O xadrez político da Paraíba ganhou um lance de peso nacional. Em uma movimentação carregada de simbolismo, estratégia e recado eleitoral, o presidente nacional do PSD, Gilberto Kassab, recebeu Jhony Bezerra em São Paulo, deu as boas-vindas ao médico paraibano e, na prática, sacramentou sua chegada ao partido. A cena tem força própria: não foi apenas um encontro protocolar, foi um gesto político de acolhimento, prestígio e aposta num nome que passa a ocupar novo espaço no tabuleiro de 2026.
A fala de Kassab não deixa margem para dúvida. Ao exaltar Jhony como futuro representante da Paraíba na Câmara Federal e destacar a expectativa do PSD de eleger uma bancada robusta, o dirigente nacional transformou o gesto em mensagem.

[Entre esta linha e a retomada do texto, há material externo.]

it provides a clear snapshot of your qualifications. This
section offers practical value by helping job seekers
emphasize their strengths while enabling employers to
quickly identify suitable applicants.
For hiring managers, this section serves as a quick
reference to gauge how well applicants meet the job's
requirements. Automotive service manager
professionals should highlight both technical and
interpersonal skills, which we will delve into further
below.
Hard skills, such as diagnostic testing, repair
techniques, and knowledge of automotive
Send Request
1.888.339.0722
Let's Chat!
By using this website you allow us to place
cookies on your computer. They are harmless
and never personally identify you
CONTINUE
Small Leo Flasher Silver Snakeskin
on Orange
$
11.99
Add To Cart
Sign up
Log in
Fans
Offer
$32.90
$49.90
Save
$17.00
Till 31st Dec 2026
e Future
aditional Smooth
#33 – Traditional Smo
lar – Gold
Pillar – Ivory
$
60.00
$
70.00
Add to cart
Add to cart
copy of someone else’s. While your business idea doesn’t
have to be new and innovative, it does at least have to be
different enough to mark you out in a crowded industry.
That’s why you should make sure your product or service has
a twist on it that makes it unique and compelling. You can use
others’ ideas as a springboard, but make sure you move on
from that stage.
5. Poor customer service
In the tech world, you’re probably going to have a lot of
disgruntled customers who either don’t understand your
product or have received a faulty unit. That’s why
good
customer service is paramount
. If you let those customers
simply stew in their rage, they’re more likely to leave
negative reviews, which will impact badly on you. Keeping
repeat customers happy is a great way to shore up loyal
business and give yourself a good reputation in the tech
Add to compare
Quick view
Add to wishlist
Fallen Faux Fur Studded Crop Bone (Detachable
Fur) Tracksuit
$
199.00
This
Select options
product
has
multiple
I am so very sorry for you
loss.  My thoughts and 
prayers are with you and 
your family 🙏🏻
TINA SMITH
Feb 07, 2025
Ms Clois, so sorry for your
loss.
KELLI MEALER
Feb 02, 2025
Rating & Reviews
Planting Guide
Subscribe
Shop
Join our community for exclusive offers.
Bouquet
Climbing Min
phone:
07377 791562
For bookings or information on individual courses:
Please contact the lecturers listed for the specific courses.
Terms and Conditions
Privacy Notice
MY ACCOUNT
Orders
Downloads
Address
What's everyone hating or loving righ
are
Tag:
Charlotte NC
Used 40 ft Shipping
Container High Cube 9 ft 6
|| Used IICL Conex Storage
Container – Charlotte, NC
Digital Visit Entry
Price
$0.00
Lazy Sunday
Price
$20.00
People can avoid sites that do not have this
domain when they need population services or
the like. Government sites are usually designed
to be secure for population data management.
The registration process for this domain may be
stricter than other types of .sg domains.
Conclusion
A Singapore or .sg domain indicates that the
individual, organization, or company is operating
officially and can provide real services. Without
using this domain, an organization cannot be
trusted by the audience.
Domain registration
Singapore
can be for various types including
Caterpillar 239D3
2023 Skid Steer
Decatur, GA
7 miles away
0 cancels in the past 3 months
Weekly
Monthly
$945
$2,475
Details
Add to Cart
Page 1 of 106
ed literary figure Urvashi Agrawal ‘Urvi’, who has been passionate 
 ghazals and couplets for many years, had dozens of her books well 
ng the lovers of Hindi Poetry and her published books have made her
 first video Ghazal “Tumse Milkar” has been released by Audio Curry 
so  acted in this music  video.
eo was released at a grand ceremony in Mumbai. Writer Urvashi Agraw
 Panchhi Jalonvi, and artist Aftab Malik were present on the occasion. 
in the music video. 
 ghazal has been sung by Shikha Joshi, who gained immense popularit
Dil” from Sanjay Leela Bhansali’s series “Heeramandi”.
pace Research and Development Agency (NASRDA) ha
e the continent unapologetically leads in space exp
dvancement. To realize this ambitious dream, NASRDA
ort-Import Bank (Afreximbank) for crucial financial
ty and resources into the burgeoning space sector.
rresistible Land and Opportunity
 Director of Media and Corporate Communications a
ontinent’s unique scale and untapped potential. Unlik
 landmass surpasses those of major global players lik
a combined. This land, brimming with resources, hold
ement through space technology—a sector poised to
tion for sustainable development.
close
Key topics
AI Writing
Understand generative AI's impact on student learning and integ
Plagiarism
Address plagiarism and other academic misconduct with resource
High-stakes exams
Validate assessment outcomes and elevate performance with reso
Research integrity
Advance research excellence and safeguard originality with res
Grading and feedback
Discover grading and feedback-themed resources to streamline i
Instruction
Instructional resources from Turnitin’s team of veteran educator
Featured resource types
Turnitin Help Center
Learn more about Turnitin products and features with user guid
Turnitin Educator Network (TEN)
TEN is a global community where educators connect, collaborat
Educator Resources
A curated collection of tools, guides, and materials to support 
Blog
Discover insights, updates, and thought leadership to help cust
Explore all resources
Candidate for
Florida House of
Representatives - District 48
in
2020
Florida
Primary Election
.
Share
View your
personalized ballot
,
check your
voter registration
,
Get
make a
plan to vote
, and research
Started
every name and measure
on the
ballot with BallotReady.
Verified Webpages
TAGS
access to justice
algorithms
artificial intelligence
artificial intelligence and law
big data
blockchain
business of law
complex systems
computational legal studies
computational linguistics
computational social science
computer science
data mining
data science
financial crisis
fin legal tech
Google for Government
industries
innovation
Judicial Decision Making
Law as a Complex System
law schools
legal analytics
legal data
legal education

O partido não apenas abre a porta para Jhony; abre a vitrine, oferece estrutura e sinaliza que deseja vê-lo como peça competitiva dentro de um projeto mais amplo. Segundo informações publicadas nesta sexta-feira, a conversa incluiu garantias e apoio estrutural para a caminhada eleitoral.
O movimento não aconteceu por acaso nem nasceu do improviso. O encontro de São Paulo contou com a articulação dos deputados Wellington Roberto e Mersinho Lucena, nomes que ajudaram a costurar a aproximação e funcionaram como pontes de confiança para a entrada de Jhony no PSD. O gesto revela que a filiação vai além do aspecto partidário: trata-se de uma operação política pensada, calculada e inserida num projeto de reposicionamento com impacto direto na chapa federal e no ambiente majoritário da oposição paraibana.
A chegada de Jhony ao PSD também conversa diretamente com outro movimento já consolidado nas últimas semanas: seu apoio público ao projeto de Cícero Lucena para o Governo da Paraíba. Jhony rompeu com a base governista, declarou apoio ao prefeito de João Pessoa e passou a orbitar no campo oposicionista, mantendo discurso de enfrentamento à gestão de Campina Grande e de alinhamento a uma nova composição para 2026. A própria imprensa paraibana registrou que aliados de Jhony foram acomodados na estrutura da Prefeitura de João Pessoa após a mudança de rota política, reforçando que a aproximação com o grupo de Cícero não é episódica, mas orgânica.
Nesse contexto, a filiação ao PSD tem leitura ampla. Ela fortalece Jhony, robustece a nominata federal do partido e atende a uma equação política maior: dar musculatura a um campo que tenta se consolidar em torno de Cícero Lucena.
O recado final dessa operação é forte. Jhony Bezerra não apenas trocou de legenda; ele mudou de patamar político. Sai de um ambiente de incerteza para ingressar em uma estrutura nacional que o recebe com tapete estendido, discurso de confiança e promessa de protagonismo. Kassab não fez um aceno burocrático. Fez uma aposta. E, na política, quando um presidente nacional fala em público, abre a casa do partido e projeta um nome como futuro deputado federal, ele não está apenas elogiando — está investindo.
Na Paraíba, a tradução é simples: o PSD ganha um nome de densidade eleitoral em Campina Grande e no interior; Jhony ganha abrigo, estrutura e perspectiva; e o bloco oposicionista passa a somar mais uma peça num jogo que já começou faz tempo. Em 2026, ninguém quer apenas estar no tabuleiro. Todo mundo quer chegar com time, discurso e rota definida. E Jhony, agora, tem tudo isso.